Exercise prompt:
Show every line of the records below that contains the word "expression".

Dataset entries:
╭──
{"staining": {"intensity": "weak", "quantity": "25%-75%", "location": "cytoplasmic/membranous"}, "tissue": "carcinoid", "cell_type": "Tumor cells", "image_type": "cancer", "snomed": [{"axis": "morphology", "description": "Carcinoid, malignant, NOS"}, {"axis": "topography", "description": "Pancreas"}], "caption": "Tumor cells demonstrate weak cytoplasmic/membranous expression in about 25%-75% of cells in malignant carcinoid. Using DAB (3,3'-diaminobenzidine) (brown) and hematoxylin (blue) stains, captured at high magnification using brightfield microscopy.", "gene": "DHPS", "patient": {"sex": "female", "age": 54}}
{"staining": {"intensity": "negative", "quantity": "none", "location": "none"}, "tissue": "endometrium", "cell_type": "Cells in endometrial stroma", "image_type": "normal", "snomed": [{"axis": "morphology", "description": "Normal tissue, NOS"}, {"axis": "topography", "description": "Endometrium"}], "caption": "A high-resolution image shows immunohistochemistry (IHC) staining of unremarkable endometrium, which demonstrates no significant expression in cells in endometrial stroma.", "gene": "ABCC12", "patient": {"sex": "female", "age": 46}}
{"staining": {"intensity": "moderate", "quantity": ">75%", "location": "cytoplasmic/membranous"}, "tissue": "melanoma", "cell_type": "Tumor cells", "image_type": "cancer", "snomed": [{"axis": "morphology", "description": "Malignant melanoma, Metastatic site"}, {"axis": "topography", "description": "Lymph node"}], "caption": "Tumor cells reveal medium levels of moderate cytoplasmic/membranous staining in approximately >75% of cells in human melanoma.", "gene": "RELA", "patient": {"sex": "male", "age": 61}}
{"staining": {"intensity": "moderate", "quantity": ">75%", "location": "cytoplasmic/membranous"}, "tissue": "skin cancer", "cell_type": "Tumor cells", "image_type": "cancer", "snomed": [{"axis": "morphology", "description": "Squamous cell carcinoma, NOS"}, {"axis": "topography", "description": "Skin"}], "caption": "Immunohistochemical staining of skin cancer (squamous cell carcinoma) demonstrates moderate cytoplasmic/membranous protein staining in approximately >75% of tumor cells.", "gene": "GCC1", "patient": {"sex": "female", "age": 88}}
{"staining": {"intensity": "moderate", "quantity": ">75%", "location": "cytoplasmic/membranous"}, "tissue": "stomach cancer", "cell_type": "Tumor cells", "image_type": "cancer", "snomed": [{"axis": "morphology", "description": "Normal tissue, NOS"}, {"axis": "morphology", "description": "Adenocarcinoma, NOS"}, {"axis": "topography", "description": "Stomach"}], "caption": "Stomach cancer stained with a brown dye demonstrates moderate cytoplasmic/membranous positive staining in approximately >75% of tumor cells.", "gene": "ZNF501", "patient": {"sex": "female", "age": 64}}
╰──
Result for this exercise:
{"staining": {"intensity": "weak", "quantity": "25%-75%", "location": "cytoplasmic/membranous"}, "tissue": "carcinoid", "cell_type": "Tumor cells", "image_type": "cancer", "snomed": [{"axis": "morphology", "description": "Carcinoid, malignant, NOS"}, {"axis": "topography", "description": "Pancreas"}], "caption": "Tumor cells demonstrate weak cytoplasmic/membranous expression in about 25%-75% of cells in malignant carcinoid. Using DAB (3,3'-diaminobenzidine) (brown) and hematoxylin (blue) stains, captured at high magnification using brightfield microscopy.", "gene": "DHPS", "patient": {"sex": "female", "age": 54}}
{"staining": {"intensity": "negative", "quantity": "none", "location": "none"}, "tissue": "endometrium", "cell_type": "Cells in endometrial stroma", "image_type": "normal", "snomed": [{"axis": "morphology", "description": "Normal tissue, NOS"}, {"axis": "topography", "description": "Endometrium"}], "caption": "A high-resolution image shows immunohistochemistry (IHC) staining of unremarkable endometrium, which demonstrates no significant expression in cells in endometrial stroma.", "gene": "ABCC12", "patient": {"sex": "female", "age": 46}}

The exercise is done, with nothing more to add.